**課題の目的:** 引用テキストによれば、Narrativeは2012年にKickstarterでどれだけの資金を調達したか。

小島 いい写真を選んでくれるのがすごいですよね。

吉竹 よく盗撮って言われますけどね(笑)。電車の中では外しているんですけど、外さないと結構怪しまれますし、Narrative側も公式でやめてって言っていますね。音も鳴らないんですけど、こうやって(コンコンコン)って3回叩くと、動画が撮れます。

小島 この、コンコンコンっていうのがいいですね。

吉竹 2回叩くとこの場の写真が撮れます。あ、もう動画を撮り終えました。

小島 このカメラはどんなときに?

吉竹 やっぱりイベントごとですよね。ずっと記録していたいイベントのときに持っていくみたいな。普段の仕事中だとパソコンばっかり見ているので、そんなには使わないですね。旅行のときとかも大活躍です。

小島 吉竹さんは旅行も好きですよね?

吉竹 旅行というか、写真を撮るために出かけるのが好きです。旅行はついでですね(笑)。どっちが目的なのか、って言ったら、写真を撮るためだけに旅行に行く、という。

小島 なるほど。本当に多趣味ですよね。

吉竹  いやいや、そんなことはないです。世の中の多趣味先輩に申し訳ないです。

小島 世の中の多趣味先輩……?(笑)。

吉竹 いや、わかんないですけど(笑)。

後編に続く)

[撮影:宮川朋久]

KEYWORD

ブレンパワード(↑)
1998年に放送された、WOWOW初のオリジナルテレビアニメ。総監督は富野由悠季。富野監督がVガンダム以来5年ぶりに手がけた作品として話題になった。ちなみに、杉崎ゆきる作画によるコミック版は弊社(KADOKAWA)刊ですが、あいにく「品切れ、重版未定」となっております。
ノモス(↑)
正式名は、ノモス・グラスヒュッテ(NOMOS Glashütte)。ドイツ、ベルリンにある時計メーカー。バウハウスの影響を受けたシンプルで機能的なデザインを特徴としている。
アクシス(↑)
デザイン情報誌『AXIS』を発行している会社。ちなみにアップルのサイトなどでおなじみのAXIS Fontは同誌のためにデザインされた書体。リビング・モティーフは同社が本社を構えるAXISビルにあるインテリアショップで、家具、雑貨、文具などを販売している。
Narrative(↑)
ライフログ「Narrative Clip」を手がけていた、スウェーデンのスタートアップ企業。2012年にクラウドファンディングのKickstarterで55万ドルもの資金を調達したことで話題になったものの、10月に精算手続きに入ったことが明らかになった。

**抽出レコード:**

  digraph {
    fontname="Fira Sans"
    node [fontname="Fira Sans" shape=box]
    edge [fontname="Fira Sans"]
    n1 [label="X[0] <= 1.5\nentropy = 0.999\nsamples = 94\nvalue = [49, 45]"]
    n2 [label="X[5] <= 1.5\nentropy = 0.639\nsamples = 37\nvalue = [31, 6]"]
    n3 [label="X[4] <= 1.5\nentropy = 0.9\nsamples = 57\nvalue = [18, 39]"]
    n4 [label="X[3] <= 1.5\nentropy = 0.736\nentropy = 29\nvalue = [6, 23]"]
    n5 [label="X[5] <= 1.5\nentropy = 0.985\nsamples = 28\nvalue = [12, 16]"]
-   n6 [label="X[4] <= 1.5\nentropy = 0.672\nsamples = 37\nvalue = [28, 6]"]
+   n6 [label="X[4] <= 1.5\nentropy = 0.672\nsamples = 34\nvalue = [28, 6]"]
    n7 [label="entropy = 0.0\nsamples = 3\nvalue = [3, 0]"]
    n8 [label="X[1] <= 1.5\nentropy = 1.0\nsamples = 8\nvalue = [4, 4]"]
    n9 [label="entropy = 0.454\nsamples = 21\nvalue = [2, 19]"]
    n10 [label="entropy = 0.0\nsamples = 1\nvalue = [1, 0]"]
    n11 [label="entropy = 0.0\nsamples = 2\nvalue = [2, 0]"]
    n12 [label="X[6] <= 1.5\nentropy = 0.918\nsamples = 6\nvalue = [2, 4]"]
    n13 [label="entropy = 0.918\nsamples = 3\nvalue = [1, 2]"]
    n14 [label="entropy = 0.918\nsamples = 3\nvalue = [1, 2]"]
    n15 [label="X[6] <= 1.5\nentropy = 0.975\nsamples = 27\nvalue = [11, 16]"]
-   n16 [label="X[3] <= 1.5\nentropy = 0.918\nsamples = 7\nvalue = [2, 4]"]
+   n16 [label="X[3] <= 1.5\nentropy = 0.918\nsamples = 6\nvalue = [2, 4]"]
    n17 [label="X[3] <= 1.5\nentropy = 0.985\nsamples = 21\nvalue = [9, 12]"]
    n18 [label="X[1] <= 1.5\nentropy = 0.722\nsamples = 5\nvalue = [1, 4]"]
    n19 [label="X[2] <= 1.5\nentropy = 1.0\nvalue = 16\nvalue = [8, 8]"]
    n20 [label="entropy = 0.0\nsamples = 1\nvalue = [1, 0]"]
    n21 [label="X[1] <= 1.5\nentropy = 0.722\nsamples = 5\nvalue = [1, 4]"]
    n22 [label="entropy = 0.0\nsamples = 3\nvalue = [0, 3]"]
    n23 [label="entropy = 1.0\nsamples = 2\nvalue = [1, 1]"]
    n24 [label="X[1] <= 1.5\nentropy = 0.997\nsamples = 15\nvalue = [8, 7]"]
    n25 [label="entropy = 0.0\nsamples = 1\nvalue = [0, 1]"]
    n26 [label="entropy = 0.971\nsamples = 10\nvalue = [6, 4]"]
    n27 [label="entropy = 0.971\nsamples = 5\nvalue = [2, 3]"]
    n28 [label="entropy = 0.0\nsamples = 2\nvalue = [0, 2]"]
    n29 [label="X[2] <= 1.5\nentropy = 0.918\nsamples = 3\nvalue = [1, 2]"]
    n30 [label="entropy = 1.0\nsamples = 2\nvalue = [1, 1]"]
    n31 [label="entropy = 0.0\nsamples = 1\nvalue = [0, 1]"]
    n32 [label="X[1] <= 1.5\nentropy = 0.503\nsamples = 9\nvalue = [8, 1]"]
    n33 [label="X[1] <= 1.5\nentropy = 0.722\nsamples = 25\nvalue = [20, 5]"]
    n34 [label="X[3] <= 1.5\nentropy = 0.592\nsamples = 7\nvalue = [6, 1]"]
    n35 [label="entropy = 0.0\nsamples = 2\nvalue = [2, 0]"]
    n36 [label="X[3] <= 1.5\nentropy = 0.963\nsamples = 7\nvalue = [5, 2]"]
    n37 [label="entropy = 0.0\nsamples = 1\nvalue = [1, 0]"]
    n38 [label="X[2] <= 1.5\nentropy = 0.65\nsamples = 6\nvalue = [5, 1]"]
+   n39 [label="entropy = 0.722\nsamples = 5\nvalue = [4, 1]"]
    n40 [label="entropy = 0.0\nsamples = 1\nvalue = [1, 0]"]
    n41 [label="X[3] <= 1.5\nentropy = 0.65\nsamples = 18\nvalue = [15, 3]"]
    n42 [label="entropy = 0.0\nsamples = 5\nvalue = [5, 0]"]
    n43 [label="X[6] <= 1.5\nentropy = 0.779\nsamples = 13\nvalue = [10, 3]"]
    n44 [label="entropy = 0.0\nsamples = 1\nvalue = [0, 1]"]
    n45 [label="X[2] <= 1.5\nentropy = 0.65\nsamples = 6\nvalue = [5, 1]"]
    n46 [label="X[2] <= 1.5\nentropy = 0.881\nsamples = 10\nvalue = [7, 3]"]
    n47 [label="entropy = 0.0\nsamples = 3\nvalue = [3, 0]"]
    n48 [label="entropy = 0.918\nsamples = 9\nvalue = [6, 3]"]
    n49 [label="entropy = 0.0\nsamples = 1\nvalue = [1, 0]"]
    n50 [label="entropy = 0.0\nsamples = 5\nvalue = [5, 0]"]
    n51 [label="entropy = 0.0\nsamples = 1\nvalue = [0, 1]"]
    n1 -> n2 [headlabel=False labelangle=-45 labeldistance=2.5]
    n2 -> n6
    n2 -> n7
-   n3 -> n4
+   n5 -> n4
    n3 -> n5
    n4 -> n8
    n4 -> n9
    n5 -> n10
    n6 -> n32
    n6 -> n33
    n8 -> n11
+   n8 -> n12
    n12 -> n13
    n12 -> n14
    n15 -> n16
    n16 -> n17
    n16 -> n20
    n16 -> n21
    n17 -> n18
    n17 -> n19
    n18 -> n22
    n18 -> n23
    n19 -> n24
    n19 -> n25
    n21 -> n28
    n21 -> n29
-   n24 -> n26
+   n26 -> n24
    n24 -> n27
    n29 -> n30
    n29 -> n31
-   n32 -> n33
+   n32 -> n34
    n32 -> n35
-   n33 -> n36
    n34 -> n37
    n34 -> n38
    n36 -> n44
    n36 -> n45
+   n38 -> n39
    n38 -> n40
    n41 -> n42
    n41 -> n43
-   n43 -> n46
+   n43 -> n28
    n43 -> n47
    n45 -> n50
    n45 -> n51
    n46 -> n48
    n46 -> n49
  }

==

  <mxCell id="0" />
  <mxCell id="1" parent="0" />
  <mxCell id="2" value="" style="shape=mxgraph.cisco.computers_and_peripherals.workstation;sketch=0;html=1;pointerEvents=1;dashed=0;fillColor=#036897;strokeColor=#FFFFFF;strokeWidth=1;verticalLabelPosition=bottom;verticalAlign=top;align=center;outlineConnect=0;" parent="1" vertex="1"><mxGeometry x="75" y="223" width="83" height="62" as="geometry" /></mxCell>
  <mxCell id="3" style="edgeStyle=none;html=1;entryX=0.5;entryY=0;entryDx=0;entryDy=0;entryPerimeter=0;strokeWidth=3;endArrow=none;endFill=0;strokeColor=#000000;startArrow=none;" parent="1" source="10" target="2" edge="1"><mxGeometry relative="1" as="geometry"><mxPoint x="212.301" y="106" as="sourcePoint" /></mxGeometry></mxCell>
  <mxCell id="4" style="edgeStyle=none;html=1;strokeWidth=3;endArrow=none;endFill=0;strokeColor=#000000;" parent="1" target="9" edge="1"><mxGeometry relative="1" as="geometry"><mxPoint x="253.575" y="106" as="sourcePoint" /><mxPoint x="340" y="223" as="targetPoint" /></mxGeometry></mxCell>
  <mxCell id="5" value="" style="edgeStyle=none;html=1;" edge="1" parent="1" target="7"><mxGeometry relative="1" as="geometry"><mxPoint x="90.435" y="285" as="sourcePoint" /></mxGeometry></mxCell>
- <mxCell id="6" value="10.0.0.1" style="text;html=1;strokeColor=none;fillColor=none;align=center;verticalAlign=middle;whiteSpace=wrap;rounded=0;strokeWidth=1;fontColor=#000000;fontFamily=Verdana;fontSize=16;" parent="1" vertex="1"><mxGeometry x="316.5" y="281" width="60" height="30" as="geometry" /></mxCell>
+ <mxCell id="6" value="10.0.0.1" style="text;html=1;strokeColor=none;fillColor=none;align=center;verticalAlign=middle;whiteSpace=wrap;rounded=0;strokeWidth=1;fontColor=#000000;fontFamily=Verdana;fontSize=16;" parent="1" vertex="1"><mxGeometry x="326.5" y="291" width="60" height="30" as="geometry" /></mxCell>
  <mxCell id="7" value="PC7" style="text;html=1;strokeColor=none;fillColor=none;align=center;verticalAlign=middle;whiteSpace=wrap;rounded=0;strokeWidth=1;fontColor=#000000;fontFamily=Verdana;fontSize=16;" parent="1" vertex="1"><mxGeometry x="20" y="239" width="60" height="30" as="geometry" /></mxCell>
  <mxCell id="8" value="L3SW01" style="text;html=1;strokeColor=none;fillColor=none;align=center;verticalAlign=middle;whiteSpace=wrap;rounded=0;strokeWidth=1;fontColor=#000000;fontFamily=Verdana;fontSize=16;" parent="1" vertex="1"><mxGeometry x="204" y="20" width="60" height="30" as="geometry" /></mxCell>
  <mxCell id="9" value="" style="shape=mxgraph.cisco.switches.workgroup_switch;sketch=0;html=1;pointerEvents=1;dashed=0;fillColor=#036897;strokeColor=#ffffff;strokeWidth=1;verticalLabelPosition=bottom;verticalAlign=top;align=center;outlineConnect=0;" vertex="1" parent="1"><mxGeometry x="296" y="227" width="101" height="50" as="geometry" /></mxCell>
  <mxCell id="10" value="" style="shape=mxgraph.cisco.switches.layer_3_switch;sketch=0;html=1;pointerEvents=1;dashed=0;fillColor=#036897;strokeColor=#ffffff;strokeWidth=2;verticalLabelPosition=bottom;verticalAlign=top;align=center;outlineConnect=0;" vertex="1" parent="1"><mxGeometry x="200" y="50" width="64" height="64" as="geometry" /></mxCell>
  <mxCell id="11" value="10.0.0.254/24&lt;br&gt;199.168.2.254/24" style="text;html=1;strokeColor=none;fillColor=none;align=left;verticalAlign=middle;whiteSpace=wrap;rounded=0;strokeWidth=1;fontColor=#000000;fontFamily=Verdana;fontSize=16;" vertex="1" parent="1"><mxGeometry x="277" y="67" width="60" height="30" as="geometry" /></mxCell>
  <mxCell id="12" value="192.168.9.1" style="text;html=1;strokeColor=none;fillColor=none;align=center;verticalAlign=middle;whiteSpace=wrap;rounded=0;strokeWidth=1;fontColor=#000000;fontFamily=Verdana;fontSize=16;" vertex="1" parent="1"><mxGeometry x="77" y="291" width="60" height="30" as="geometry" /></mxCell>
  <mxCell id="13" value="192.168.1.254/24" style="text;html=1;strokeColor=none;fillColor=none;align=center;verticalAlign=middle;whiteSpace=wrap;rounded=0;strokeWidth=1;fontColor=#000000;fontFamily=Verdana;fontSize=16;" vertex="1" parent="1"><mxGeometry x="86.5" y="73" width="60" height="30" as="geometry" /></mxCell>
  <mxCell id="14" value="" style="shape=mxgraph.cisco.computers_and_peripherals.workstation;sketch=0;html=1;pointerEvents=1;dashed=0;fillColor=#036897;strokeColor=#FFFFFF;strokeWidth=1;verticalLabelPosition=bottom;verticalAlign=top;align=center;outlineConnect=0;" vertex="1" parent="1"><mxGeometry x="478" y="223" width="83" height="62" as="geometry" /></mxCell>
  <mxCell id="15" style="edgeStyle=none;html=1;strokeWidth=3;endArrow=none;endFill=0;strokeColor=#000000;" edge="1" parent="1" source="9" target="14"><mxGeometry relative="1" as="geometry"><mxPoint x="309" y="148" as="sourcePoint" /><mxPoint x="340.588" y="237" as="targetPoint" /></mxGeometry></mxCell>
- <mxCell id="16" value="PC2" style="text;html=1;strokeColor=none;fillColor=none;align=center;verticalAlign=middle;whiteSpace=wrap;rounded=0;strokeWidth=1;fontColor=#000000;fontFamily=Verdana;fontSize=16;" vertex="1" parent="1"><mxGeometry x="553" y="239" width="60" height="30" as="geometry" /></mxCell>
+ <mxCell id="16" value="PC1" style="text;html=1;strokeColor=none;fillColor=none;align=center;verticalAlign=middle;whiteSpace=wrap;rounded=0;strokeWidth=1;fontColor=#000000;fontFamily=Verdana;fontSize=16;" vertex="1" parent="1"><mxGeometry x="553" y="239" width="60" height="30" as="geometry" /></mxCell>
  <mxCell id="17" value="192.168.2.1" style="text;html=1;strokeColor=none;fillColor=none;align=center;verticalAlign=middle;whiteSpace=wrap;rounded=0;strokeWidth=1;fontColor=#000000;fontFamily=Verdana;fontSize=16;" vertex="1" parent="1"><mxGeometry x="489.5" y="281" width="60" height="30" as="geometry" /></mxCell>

==

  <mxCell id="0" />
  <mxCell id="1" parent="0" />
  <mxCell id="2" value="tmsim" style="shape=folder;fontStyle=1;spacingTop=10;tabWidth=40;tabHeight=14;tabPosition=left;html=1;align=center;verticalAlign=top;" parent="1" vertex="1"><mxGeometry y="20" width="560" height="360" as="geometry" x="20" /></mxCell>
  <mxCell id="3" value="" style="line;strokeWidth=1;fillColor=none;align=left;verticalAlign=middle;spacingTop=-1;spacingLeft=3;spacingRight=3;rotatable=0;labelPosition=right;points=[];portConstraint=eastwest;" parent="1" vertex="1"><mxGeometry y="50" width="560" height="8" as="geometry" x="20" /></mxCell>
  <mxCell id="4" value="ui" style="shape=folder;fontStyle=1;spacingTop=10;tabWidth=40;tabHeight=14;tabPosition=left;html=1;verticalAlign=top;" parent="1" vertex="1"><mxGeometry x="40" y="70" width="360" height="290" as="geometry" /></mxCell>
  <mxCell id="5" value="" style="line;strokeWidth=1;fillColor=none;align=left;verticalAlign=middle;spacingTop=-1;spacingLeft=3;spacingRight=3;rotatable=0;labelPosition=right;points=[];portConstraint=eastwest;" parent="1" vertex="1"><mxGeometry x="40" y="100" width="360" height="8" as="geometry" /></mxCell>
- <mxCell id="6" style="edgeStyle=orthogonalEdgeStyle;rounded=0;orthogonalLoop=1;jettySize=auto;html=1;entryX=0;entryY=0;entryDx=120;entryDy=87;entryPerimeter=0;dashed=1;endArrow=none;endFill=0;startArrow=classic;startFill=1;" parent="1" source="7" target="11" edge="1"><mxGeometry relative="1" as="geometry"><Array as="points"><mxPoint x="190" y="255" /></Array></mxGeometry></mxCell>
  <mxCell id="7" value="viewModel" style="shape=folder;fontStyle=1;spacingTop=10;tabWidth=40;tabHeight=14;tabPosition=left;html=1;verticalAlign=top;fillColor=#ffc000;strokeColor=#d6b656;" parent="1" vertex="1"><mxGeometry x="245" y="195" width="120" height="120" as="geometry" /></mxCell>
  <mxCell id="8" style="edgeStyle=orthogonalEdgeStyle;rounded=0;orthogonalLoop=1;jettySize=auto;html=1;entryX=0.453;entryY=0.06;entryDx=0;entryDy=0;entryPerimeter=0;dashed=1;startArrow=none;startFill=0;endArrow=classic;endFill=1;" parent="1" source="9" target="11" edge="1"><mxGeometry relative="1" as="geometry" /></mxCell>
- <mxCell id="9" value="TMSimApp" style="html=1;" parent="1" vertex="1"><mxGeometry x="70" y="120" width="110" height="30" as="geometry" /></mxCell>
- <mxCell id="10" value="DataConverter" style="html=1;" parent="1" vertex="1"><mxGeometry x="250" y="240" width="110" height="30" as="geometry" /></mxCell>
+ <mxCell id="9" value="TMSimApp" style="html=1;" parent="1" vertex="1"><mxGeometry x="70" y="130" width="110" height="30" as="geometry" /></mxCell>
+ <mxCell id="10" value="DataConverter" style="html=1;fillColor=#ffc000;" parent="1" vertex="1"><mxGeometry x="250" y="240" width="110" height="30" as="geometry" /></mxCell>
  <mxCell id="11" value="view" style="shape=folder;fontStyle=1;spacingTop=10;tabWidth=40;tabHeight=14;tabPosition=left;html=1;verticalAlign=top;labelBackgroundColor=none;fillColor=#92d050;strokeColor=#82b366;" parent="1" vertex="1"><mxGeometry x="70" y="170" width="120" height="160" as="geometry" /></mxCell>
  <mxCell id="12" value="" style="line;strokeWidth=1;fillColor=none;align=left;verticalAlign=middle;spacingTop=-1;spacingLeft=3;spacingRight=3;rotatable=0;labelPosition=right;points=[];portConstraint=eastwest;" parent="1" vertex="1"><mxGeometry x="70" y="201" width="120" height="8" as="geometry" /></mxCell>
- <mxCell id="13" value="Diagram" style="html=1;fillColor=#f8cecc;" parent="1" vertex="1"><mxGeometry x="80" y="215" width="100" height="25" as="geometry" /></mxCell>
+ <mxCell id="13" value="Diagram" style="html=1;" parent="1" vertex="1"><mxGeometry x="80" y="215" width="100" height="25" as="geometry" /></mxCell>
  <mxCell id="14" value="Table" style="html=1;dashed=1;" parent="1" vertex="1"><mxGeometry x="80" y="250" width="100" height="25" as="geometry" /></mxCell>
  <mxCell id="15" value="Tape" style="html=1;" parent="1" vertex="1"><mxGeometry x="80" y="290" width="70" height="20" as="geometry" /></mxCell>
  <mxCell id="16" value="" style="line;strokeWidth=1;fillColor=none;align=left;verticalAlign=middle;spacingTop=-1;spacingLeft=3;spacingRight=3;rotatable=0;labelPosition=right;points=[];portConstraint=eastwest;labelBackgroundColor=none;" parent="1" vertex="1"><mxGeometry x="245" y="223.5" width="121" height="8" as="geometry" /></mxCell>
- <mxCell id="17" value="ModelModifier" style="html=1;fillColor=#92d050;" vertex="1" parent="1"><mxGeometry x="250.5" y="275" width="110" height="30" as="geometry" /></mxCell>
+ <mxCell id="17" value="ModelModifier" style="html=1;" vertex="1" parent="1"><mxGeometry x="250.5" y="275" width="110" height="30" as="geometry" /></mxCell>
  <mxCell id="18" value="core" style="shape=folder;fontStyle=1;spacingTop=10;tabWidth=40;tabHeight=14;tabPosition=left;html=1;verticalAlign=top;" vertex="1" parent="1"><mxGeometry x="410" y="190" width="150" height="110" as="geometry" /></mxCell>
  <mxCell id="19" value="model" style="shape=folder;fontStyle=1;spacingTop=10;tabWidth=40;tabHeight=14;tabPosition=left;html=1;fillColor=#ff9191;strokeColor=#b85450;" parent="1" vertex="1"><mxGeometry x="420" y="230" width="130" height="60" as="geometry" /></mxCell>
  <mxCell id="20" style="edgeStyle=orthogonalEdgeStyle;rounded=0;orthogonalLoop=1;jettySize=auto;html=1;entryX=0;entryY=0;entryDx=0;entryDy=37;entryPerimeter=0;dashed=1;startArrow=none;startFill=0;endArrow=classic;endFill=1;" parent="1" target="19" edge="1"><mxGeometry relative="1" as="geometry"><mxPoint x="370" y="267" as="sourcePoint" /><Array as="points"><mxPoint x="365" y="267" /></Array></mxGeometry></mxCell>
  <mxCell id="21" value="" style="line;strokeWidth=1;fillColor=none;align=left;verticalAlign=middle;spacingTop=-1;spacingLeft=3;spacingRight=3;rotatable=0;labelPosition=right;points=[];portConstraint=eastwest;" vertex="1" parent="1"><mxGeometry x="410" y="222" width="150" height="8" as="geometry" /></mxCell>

**課題の解答:** 55万ドル。